:: Required work ::
Copy out the part of the article on Brazil and Amazon deforestation between "Bolsonaro has squabbled" and "undermine his administration.", inclusive, with no changes.

:: Extract ::
........
Brazil can’t stop deforestation in the Amazon without the help of rich countries, the country’s environment minister said at the United Nations’ two-week climate change conference.
Ricardo Salles, who declined to set a target for limiting deforestation in the coming year, said in an interview Saturday with The Associated Press that his country is committed to reducing illegal activity, but needs the support of developed nations.
“We are willing to do whatever is necessary to do so, but we need that back up,” Salles said. “That back up was promised many years ago and we’re still expecting the rich countries to participate in a proper way. Proportional funds are really are what are going to be needed for that task.”
While participating in the climate conference known as COP25, Salles is working to assure others of the environmental policies of Brazil’s far-right president, Jair Bolsonaro.
Bolsonaro has squabbled with some European leaders this year over his commitment to protecting the Amazon. He has worried environmental activists and others by criticizing Brazil’s environment regulator and by calling for more development in the Amazon region. He also accused activists groups, without evidence, of having set fires in that region to undermine his administration.
Deforestation in the 12 months through July reached the highest annual rate in 11 years. Brazil’s annual deforestation report released in November showed a nearly 30% jump from the prior year in the Amazon, which lost 3,769 square miles (9,760 square kilometers) of forest.
........
Stored dataset items
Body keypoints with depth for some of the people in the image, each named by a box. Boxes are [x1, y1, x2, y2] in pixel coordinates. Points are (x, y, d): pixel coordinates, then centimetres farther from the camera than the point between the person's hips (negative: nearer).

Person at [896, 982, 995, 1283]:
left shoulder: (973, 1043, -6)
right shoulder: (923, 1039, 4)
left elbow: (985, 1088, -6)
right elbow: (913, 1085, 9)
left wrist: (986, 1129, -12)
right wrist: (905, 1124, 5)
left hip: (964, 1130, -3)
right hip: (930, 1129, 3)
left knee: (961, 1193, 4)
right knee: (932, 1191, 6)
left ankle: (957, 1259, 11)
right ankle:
........
:: Reply ::
Bolsonaro has squabbled with some European leaders this year over his commitment to protecting the Amazon. He has worried environmental activists and others by criticizing Brazil’s environment regulator and by calling for more development in the Amazon region. He also accused activists groups, without evidence, of having set fires in that region to undermine his administration.